Bhanoday Reddy Vemula

Metamodel Based Design Automation: Applied on Multidisciplinary Design Optimization of Industrial Robots

Intricate and complex dependencies between multiple disciplines require iterative intensive optimization processes. To this end, multidisciplinary design optimization (MDO) has been established as ...

A design metric for safety assessment of industrial robot design suitable for power- and force-limited collaborative operation

This research presents a novel design metric based on maximum power flux density for the assessment of the severity of a transient physical contact between a robot manipulator and a human body region. Such incidental transient contact can occur in the course of a collaborative application of the power- and force-limiting type. The proposed metric is intended for the design and development of the robot manipulator as well as for the design of manufacturing applications. Such safety metric can also aid in controlling the robot’s speeds during manufacturing operations by carrying out rapid risk assessments of impending collisions that could arise due to the proximity to the human co-worker. Furthermore, this study contributes by expressing the physical impact between the robot and the human body region as a linear spring-damper model. The influence of the restitution coefficient and the elasticity of the human tissues on the contact duration and contact area during the collision is analysed. With the demonstrated analysis model, the dependence of the power flux density with respect to the robot’s effective mass, speed, and geometrical and damping coefficients during the human-industrial robot manipulator collision process is investigated.

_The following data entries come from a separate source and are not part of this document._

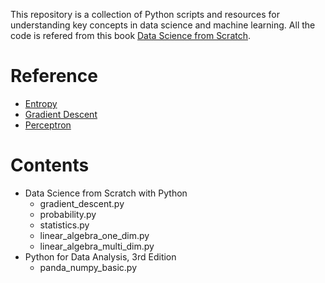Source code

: This repository is a collection of Python scripts and resources for understanding key concepts in data science and machine learning.
All the code is refered from this book [Data Science from Scratch](https://www.oreilly.com/library/view/data-science-from/9781492041122/).

# Reference
- [Entropy](https://jianjiesun.medium.com/dl-ml%E7%AD%86%E8%A8%98-%E4%BA%8C-%E8%B3%87%E8%A8%8A%E7%86%B5-%E8%A8%8A%E6%81%AF%E9%87%8F-information-entropy-2592ee88247b)
- [Gradient Descent](https://medium.com/@gatorsquare/ml-gradient-descent-%E6%A2%AF%E5%BA%A6%E4%B8%8B%E9%99%8D%E6%B3%95-c664b5874e5c)
- [Perceptron](https://medium.com/jameslearningnote/%E8%B3%87%E6%96%99%E5%88%86%E6%9E%90-%E6%A9%9F%E5%99%A8%E5%AD%B8%E7%BF%92-%E7%AC%AC3-2%E8%AC%9B-%E7%B7%9A%E6%80%A7%E5%88%86%E9%A1%9E-%E6%84%9F%E7%9F%A5%E5%99%A8-perceptron-%E4%BB%8B%E7%B4%B9-84d8b809f866)

# Contents
- Data Science from Scratch with Python
    - gradient_descent.py
    - probability.py
    - statistics.py
    - linear_algebra_one_dim.py
    - linear_algebra_multi_dim.py
- Python for Data Analysis, 3rd Edition
    - panda_numpy_basic.py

A methodology for evaluating energy-efficiency of different robot structures

Evaluation of different robot structures is a difficult but relevant challenge. Providing tools and methods to allow robot designers or end-users to quantitatively compare robot structures is necessary because the variety of existing robot structures makes it hard to choose which one is the best suited for a specific task or for a new application process. This paper proposes a methodology for evaluating a set of two robot structures at a time in order to select the best structure among them for a new application process. As a proof of concept this method is applied to evaluate two anthropomorphic robot structures, one with and one without parallel linkage transmission. The evaluation is done on the basis of finding the best robot structure, which while fulfilling a set of processbased performance requirements (End-effector motion parameters) should demonstrate better energy efficiency characteristics for applicability in emerging application areas of green robotics.

A methodology for comparing the dynamic efficiency of different kinematic robot structures

This study proposes a methodology for comparing the dynamic effectiveness of two different kinematic structures based on actuator torque requirement criteria. The objective of this comparison is to find out what type of robot structure is best suited as a lightweight industrial robot in the conceptual design phase. As a proof of concept this method is applied to compare Serial and Parallelogram linkage anthropomorphic kinematic structures with respect to torque requirements. Several directions for future research are discussed to include additional comparison criteria and also to extend the application of the proposed method to compare two versions of same structure in the design phase of light weight industrial robots.

Structural synthesis of 3DOF articulated manipulators based on kinematic evaluation

In this study, serial and parallelogram linkage structures are evaluated and compared, on the basis of kinematic performance measures such as workspace and manipulability. Tradeoff relationships between workspace manipulability are established for both the structures, using the configuration of the arm lengths as a design variable. The structures are also analyzed on the basis of their manipulation ability in specific regions of their workspace, providing additional design criteria during the selection of the kinematic structure in the synthesis of industrial articulated robots.